:: Trecho da página ::
De acordo com o Exército, essas tropas das Forças Especiais (FE) existem desde 1957 e formam a elite de combate militar. Os “kids pretos” são cerca de 2,5 mil militares treinados para “operações de guerra irregular”, o que engloba ações de sabotagem, planos de fuga e resgate rápidos, ou ainda missões confidenciais de alto risco, além de monitoramento e infiltração em grupos de guerrilhas urbanas, insurgência e movimentos de resistência.

Eles recebem essa denominação em alusão à balaclava de cor preta vestida pelo grupo nas suas atividades. A suspeita de envolvimento dos “kids pretos” surgiu à partir da análise das imagens da invasão, que indicavam uma atuação profissional por pessoas com gorro preto que removeram e manusearam grades para benefício dos golpistas nas sedes do Congresso Nacional, Palácio do Planalto e Supremo Tribunal Federal (STF).
:::
__Tarefas a cumprir__.
**a.** Segundo o trecho sobre os “kids pretos”, desde quando existem as tropas das Forças Especiais?
**b.** Transcreva do trecho sobre os “kids pretos” a parte que começa em "De acordo com" e segue até "Tribunal Federal (STF).".
:: Registros fornecidos ::
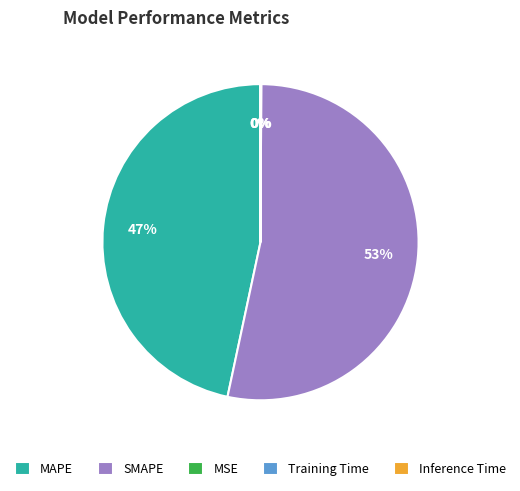

The MAPE slice represents 39% of the pie. True or false?

False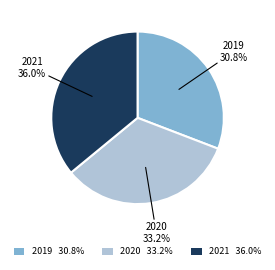

Approximately how many times larger is the value at 2019 compared to 2020?

0.9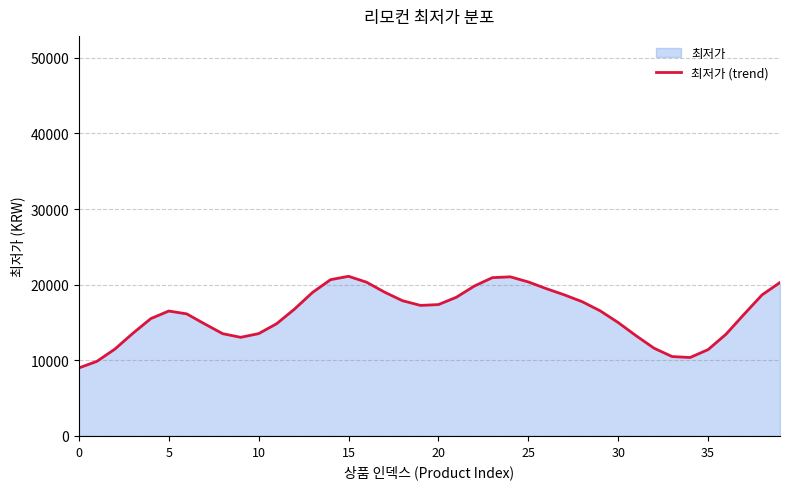

What is the value of the 22nd point from the left?

18339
:::
__Respostas do exercício__.
**a.** Desde 1957.

**b.**
De acordo com o Exército, essas tropas das Forças Especiais (FE) existem desde 1957 e formam a elite de combate militar. Os “kids pretos” são cerca de 2,5 mil militares treinados para “operações de guerra irregular”, o que engloba ações de sabotagem, planos de fuga e resgate rápidos, ou ainda missões confidenciais de alto risco, além de monitoramento e infiltração em grupos de guerrilhas urbanas, insurgência e movimentos de resistência.

Eles recebem essa denominação em alusão à balaclava de cor preta vestida pelo grupo nas suas atividades. A suspeita de envolvimento dos “kids pretos” surgiu à partir da análise das imagens da invasão, que indicavam uma atuação profissional por pessoas com gorro preto que removeram e manusearam grades para benefício dos golpistas nas sedes do Congresso Nacional, Palácio do Planalto e Supremo Tribunal Federal (STF).